PROBLEM
Return each line of the listing below verbatim, from the first to the last.

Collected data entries
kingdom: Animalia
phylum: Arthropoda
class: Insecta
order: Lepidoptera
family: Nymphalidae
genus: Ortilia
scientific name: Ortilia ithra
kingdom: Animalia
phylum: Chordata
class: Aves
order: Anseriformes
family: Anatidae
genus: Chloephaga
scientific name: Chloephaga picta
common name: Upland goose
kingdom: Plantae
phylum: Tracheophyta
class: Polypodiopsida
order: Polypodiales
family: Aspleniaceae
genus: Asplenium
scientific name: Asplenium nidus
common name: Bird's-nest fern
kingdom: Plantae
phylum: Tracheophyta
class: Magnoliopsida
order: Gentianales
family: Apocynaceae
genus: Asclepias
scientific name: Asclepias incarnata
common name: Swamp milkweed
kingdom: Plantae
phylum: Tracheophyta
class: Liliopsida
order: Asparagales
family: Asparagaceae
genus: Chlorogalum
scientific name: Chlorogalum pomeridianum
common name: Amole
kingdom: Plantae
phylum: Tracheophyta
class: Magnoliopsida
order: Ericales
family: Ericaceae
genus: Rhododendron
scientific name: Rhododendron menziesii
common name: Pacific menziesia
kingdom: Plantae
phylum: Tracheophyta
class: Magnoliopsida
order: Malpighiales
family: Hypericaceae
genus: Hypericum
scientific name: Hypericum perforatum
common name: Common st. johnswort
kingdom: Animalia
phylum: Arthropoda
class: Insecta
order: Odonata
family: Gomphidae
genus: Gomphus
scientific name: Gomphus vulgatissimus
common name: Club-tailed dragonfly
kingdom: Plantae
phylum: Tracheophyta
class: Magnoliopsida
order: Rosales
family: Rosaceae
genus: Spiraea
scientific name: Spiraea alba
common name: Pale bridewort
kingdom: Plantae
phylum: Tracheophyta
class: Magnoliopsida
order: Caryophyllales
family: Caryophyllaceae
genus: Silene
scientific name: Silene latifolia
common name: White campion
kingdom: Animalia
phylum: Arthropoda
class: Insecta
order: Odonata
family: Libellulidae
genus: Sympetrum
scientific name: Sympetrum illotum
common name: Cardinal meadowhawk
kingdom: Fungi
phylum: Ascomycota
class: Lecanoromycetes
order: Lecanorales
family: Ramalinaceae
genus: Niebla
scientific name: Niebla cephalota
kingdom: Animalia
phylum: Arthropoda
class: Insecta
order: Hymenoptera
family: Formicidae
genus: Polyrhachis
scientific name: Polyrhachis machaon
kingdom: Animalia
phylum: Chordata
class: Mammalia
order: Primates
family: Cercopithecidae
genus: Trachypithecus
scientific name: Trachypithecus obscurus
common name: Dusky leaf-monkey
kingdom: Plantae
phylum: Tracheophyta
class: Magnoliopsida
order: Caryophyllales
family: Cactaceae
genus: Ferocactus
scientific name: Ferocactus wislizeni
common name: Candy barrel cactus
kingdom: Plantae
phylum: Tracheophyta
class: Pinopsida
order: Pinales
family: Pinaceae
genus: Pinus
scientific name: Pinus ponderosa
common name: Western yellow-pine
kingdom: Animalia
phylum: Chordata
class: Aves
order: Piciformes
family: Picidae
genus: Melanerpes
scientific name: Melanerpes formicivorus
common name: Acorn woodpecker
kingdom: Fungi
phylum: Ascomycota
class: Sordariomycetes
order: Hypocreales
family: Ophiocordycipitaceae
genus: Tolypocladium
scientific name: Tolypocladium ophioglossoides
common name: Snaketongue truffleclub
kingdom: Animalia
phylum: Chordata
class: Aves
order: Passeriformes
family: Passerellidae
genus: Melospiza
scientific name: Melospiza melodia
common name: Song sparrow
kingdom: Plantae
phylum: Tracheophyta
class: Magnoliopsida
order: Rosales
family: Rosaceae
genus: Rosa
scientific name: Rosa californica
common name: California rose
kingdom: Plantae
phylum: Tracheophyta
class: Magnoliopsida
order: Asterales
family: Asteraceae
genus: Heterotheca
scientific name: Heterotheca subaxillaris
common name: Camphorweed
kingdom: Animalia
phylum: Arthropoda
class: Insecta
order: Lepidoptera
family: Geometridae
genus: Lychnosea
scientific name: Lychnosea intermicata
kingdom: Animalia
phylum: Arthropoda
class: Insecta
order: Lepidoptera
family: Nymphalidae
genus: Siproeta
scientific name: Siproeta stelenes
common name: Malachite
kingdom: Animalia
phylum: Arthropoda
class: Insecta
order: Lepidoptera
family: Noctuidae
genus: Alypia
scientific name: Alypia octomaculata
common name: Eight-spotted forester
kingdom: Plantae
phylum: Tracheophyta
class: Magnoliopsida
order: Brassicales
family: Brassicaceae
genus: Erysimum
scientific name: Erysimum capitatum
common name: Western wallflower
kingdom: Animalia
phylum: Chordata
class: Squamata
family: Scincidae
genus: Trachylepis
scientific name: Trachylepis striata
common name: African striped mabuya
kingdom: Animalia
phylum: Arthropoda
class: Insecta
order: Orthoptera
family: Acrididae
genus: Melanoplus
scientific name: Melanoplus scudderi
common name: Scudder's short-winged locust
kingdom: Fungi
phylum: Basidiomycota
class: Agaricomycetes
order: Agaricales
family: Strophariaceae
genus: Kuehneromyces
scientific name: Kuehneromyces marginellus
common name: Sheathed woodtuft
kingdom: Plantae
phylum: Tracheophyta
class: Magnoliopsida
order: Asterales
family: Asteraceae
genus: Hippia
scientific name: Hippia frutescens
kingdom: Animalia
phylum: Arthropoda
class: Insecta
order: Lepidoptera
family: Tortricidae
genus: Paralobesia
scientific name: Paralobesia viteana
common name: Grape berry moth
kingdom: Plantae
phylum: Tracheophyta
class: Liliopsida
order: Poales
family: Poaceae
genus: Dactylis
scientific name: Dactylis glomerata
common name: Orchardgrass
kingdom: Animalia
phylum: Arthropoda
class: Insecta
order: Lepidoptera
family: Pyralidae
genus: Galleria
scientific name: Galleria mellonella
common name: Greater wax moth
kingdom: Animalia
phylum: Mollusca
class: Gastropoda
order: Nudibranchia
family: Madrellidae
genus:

WRITTEN ANSWER
kingdom: Animalia
phylum: Arthropoda
class: Insecta
order: Lepidoptera
family: Nymphalidae
genus: Ortilia
scientific name: Ortilia ithra
kingdom: Animalia
phylum: Chordata
class: Aves
order: Anseriformes
family: Anatidae
genus: Chloephaga
scientific name: Chloephaga picta
common name: Upland goose
kingdom: Plantae
phylum: Tracheophyta
class: Polypodiopsida
order: Polypodiales
family: Aspleniaceae
genus: Asplenium
scientific name: Asplenium nidus
common name: Bird's-nest fern
kingdom: Plantae
phylum: Tracheophyta
class: Magnoliopsida
order: Gentianales
family: Apocynaceae
genus: Asclepias
scientific name: Asclepias incarnata
common name: Swamp milkweed
kingdom: Plantae
phylum: Tracheophyta
class: Liliopsida
order: Asparagales
family: Asparagaceae
genus: Chlorogalum
scientific name: Chlorogalum pomeridianum
common name: Amole
kingdom: Plantae
phylum: Tracheophyta
class: Magnoliopsida
order: Ericales
family: Ericaceae
genus: Rhododendron
scientific name: Rhododendron menziesii
common name: Pacific menziesia
kingdom: Plantae
phylum: Tracheophyta
class: Magnoliopsida
order: Malpighiales
family: Hypericaceae
genus: Hypericum
scientific name: Hypericum perforatum
common name: Common st. johnswort
kingdom: Animalia
phylum: Arthropoda
class: Insecta
order: Odonata
family: Gomphidae
genus: Gomphus
scientific name: Gomphus vulgatissimus
common name: Club-tailed dragonfly
kingdom: Plantae
phylum: Tracheophyta
class: Magnoliopsida
order: Rosales
family: Rosaceae
genus: Spiraea
scientific name: Spiraea alba
common name: Pale bridewort
kingdom: Plantae
phylum: Tracheophyta
class: Magnoliopsida
order: Caryophyllales
family: Caryophyllaceae
genus: Silene
scientific name: Silene latifolia
common name: White campion
kingdom: Animalia
phylum: Arthropoda
class: Insecta
order: Odonata
family: Libellulidae
genus: Sympetrum
scientific name: Sympetrum illotum
common name: Cardinal meadowhawk
kingdom: Fungi
phylum: Ascomycota
class: Lecanoromycetes
order: Lecanorales
family: Ramalinaceae
genus: Niebla
scientific name: Niebla cephalota
kingdom: Animalia
phylum: Arthropoda
class: Insecta
order: Hymenoptera
family: Formicidae
genus: Polyrhachis
scientific name: Polyrhachis machaon
kingdom: Animalia
phylum: Chordata
class: Mammalia
order: Primates
family: Cercopithecidae
genus: Trachypithecus
scientific name: Trachypithecus obscurus
common name: Dusky leaf-monkey
kingdom: Plantae
phylum: Tracheophyta
class: Magnoliopsida
order: Caryophyllales
family: Cactaceae
genus: Ferocactus
scientific name: Ferocactus wislizeni
common name: Candy barrel cactus
kingdom: Plantae
phylum: Tracheophyta
class: Pinopsida
order: Pinales
family: Pinaceae
genus: Pinus
scientific name: Pinus ponderosa
common name: Western yellow-pine
kingdom: Animalia
phylum: Chordata
class: Aves
order: Piciformes
family: Picidae
genus: Melanerpes
scientific name: Melanerpes formicivorus
common name: Acorn woodpecker
kingdom: Fungi
phylum: Ascomycota
class: Sordariomycetes
order: Hypocreales
family: Ophiocordycipitaceae
genus: Tolypocladium
scientific name: Tolypocladium ophioglossoides
common name: Snaketongue truffleclub
kingdom: Animalia
phylum: Chordata
class: Aves
order: Passeriformes
family: Passerellidae
genus: Melospiza
scientific name: Melospiza melodia
common name: Song sparrow
kingdom: Plantae
phylum: Tracheophyta
class: Magnoliopsida
order: Rosales
family: Rosaceae
genus: Rosa
scientific name: Rosa californica
common name: California rose
kingdom: Plantae
phylum: Tracheophyta
class: Magnoliopsida
order: Asterales
family: Asteraceae
genus: Heterotheca
scientific name: Heterotheca subaxillaris
common name: Camphorweed
kingdom: Animalia
phylum: Arthropoda
class: Insecta
order: Lepidoptera
family: Geometridae
genus: Lychnosea
scientific name: Lychnosea intermicata
kingdom: Animalia
phylum: Arthropoda
class: Insecta
order: Lepidoptera
family: Nymphalidae
genus: Siproeta
scientific name: Siproeta stelenes
common name: Malachite
kingdom: Animalia
phylum: Arthropoda
class: Insecta
order: Lepidoptera
family: Noctuidae
genus: Alypia
scientific name: Alypia octomaculata
common name: Eight-spotted forester
kingdom: Plantae
phylum: Tracheophyta
class: Magnoliopsida
order: Brassicales
family: Brassicaceae
genus: Erysimum
scientific name: Erysimum capitatum
common name: Western wallflower
kingdom: Animalia
phylum: Chordata
class: Squamata
family: Scincidae
genus: Trachylepis
scientific name: Trachylepis striata
common name: African striped mabuya
kingdom: Animalia
phylum: Arthropoda
class: Insecta
order: Orthoptera
family: Acrididae
genus: Melanoplus
scientific name: Melanoplus scudderi
common name: Scudder's short-winged locust
kingdom: Fungi
phylum: Basidiomycota
class: Agaricomycetes
order: Agaricales
family: Strophariaceae
genus: Kuehneromyces
scientific name: Kuehneromyces marginellus
common name: Sheathed woodtuft
kingdom: Plantae
phylum: Tracheophyta
class: Magnoliopsida
order: Asterales
family: Asteraceae
genus: Hippia
scientific name: Hippia frutescens
kingdom: Animalia
phylum: Arthropoda
class: Insecta
order: Lepidoptera
family: Tortricidae
genus: Paralobesia
scientific name: Paralobesia viteana
common name: Grape berry moth
kingdom: Plantae
phylum: Tracheophyta
class: Liliopsida
order: Poales
family: Poaceae
genus: Dactylis
scientific name: Dactylis glomerata
common name: Orchardgrass
kingdom: Animalia
phylum: Arthropoda
class: Insecta
order: Lepidoptera
family: Pyralidae
genus: Galleria
scientific name: Galleria mellonella
common name: Greater wax moth
kingdom: Animalia
phylum: Mollusca
class: Gastropoda
order: Nudibranchia
family: Madrellidae
genus:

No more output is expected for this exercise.